Written task: Extract every line below that contains the string "bien", and copy each one in full.
_____
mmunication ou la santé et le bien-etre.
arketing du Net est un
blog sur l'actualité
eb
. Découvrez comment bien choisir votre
_____
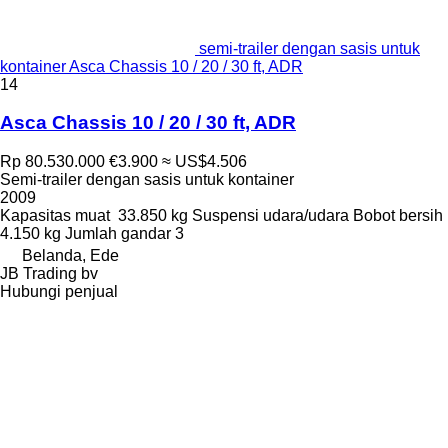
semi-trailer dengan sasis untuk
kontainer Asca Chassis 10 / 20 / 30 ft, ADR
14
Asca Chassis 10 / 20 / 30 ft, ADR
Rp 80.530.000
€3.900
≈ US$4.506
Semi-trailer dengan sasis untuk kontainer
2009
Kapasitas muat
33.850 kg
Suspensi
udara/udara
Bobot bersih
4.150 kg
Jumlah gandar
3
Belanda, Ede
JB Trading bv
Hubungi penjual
_____
Task answer:
mmunication ou la santé et le bien-etre.
. Découvrez comment bien choisir votre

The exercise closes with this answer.